La Courthouse son realmente unos
juzgados en uso, con anchos pasillos de baldosa antigua, techos de artesonado y
amplias pinturas en tela decorando las paredes blancas, con verdadero aire de
monasterio castellano. Hay una sala de juicios de techos muy altos, como los de
un palacio, con travesaños labrados y largas lámparas colgantes, donde
las paredes son murales alegóricos de la historia de la ciudad. Alrededor de
los bancos y del tribunal, con su bandera norteamericana, se ven imágenes de
indios, de descubridores en barco, a caballo y con armaduras, de sacerdotes, y
banderas españolas y mexicanas y escudos de Castilla y León. En un rincón, bajo
una bandera española y un toldo sobre el que crece una parra de uvas tintas,
una mujer con mantilla abraza a un muchacho, y un pergamino desarrolla dos
lemas muy nuestros: Salud y pesetas.
Gracias a Dios.
Por la mañana
hace frío de invierno, pero hay surfistas aprovechando las escasas olas de la
ancha playa de Pismo. En San Luis Obispo, cuyo centro es también una cuadrícula
de calles ordenadas y limpias, de tiendas al estilo europeo, hay también una
misión española, con su iglesia y su pequeño museo y su poco de historia. Al lado
hay una biblioteca de 1905, que es también un pequeño museo de historia, un
edificio coqueto de ladrillo rojo y arcos de piedra que parece de juguete. Hay
una exposición sobre la familia Hearst, y un encargado afable y con ganas de hablar
nos cuenta sobre sus vidas y sobre la herencia española en la costa
californiana.
Morro Bay es
un tranquilo pueblo de pescadores, con restaurantes junto a una amplia bahía
interior, frente a un peñón sobre el mar, que le da nombre.

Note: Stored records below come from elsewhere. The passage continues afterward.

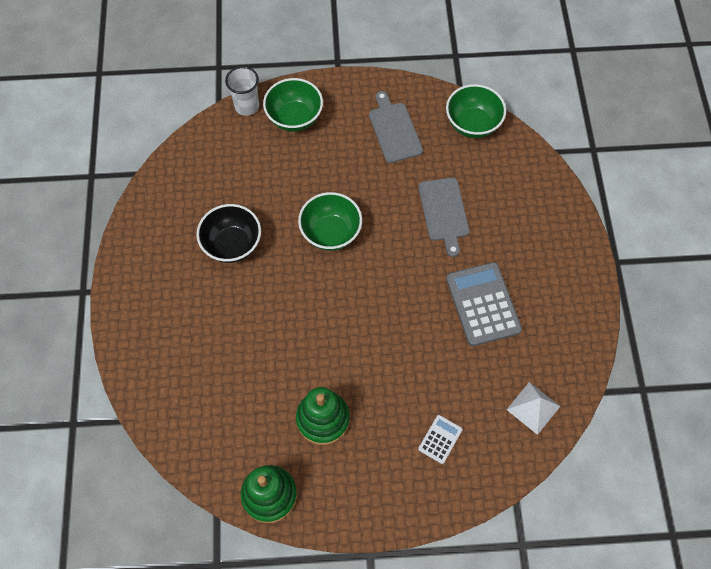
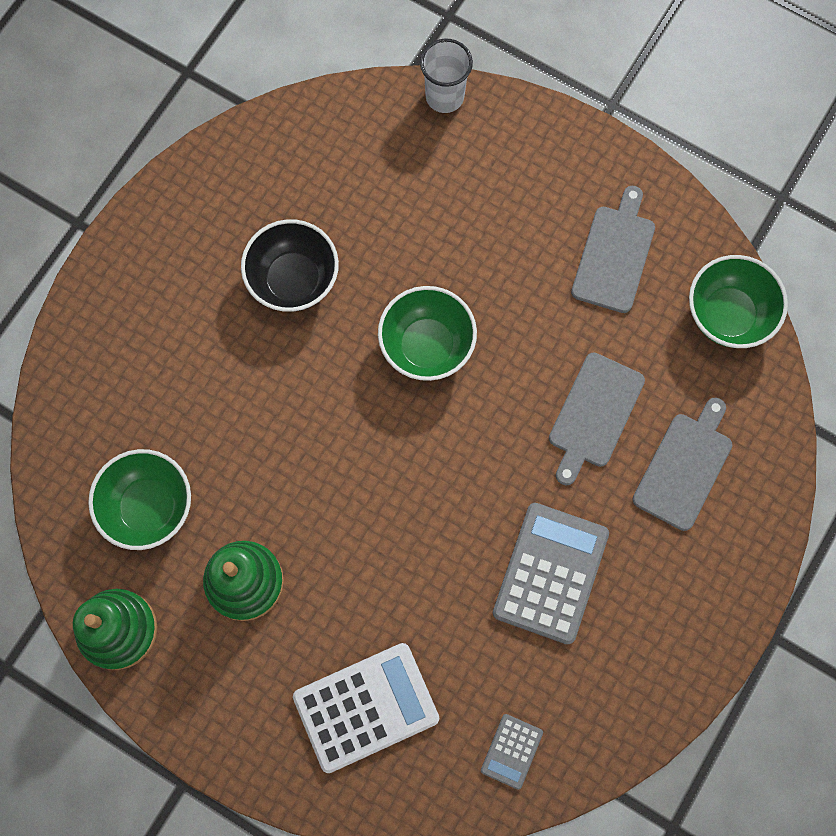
camera: 35 degrees right, 10 degrees up
(294, 118) = (495, 153): green bowl -> green bowl (149, 507)
(440, 439) = (366, 707): white calculator -> white calculator, size x2.02
(508, 209) = (684, 467): none -> grey cutting board
(533, 407) = (511, 751): white pyramid -> grey calculator

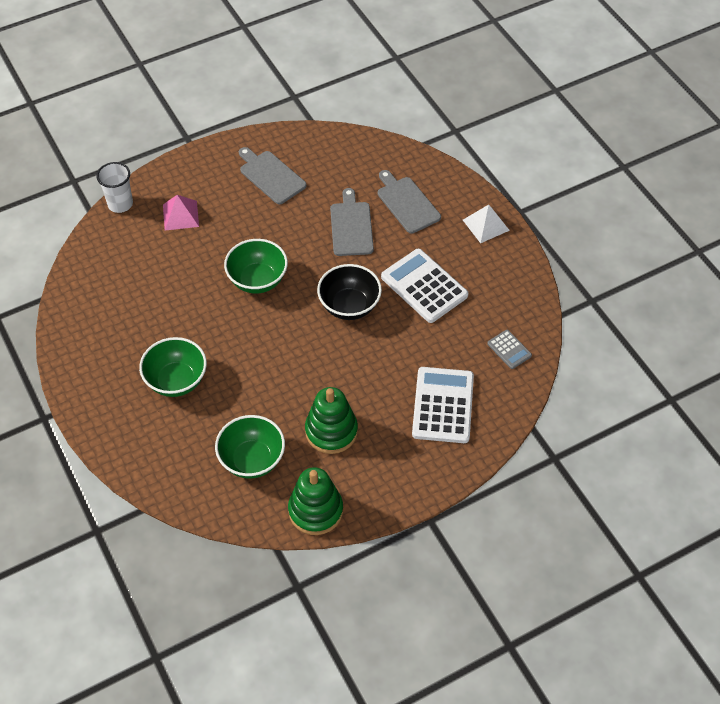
camera: 60 degrees left, 20 degrees down
(293, 280) = (170, 324): black bowl -> black bowl (349, 306)
(473, 182) = (181, 215): none -> pink pyramid
(550, 573) = (424, 286): grey calculator -> white calculator
(594, 414) = (351, 226): grey cutting board -> grey cutting board turned 150 degrees counterclockwise
(715, 601) = (485, 225): none -> white pyramid
(727, 315) = (339, 147): green bowl -> green bowl (176, 381)

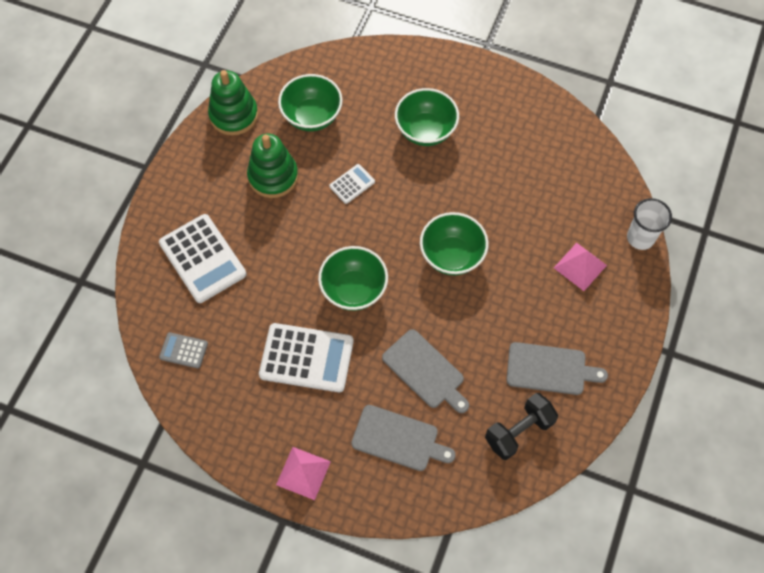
camera: 140 degrees right, 10 degrees up
(276, 380) = (352, 184): none -> white calculator
(327, 159) = (518, 431): none -> black dumbbell
(349, 306) = (354, 289): black bowl -> green bowl
(485, 225) = (303, 473): white pyramid -> pink pyramid

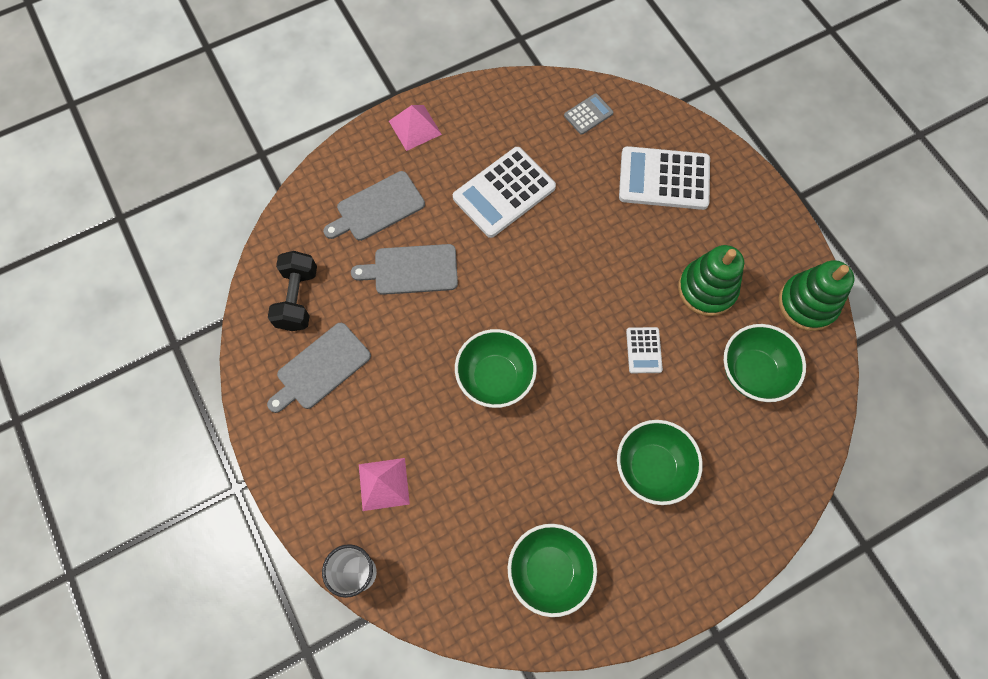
camera: 130 degrees right, 5 degrees up
(354, 289) = (534, 271): green bowl -> green bowl (549, 571)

Tomamos tacos de
bacalao y una confortante cerveza artesana en una terraza frente al agua, al
tibio sol del invierno, antes de seguir camino y adentrarnos en Big Sur por las
sinuosidades de la Highway 1. Atravesamos pueblecitos con casas de madera,
extensiones de prado donde pastan las vacas, y también cebras, frente al
océano, cortas bahías y playas inaccesibles sobre las que refulge la línea
amarilla del sol cayendo sobre el limpio horizonte del agua.
Hay un rincón
especial en la sucesión de vistas dramáticas de la costa. Es en Julia Pfeiffer
Burns State Park. En estas alturas tuvo en su día un rancho, y una casa sobre
el acantilado, una familia que había emigrado desde Alemania, y que da nombre
al área protegida de bosques que rodea este punto. Un corrimiento de tierras en
los primeros años 80 se llevó por delante una parte de la montaña. La carretera 1 estuvo cerrada muchos meses. Después la terquedad del mar limpió los restos
y creó unas espléndidas playas, que ahora los visitantes contemplan desde una
pasarela. Hay un punto en que las rocas forman una pequeña ensenada de aguas
turquesas. El bosque de secuoyas llega casi hasta el nivel del mar. Por entre
las secuoyas corre un arroyo que viene a caer en una recta cascada sobre la arena
clara de la playa. De la ladera que baja hasta la playa cuelgan secuoyas
diminutas, juncos, recios eucaliptos, una palmera de copa redonda. Una banda de
nubes cubre la puesta de sol, pero el resplandor dorado se alarga desde el
horizonte hasta las rocas, sobre un mar tan raso y calmado como una laguna.
Siempre que contemplo una imagen así pienso en la fascinación violenta con que
aquellos artistas románticos del XIX quisieron enseñarnos a ver la naturaleza.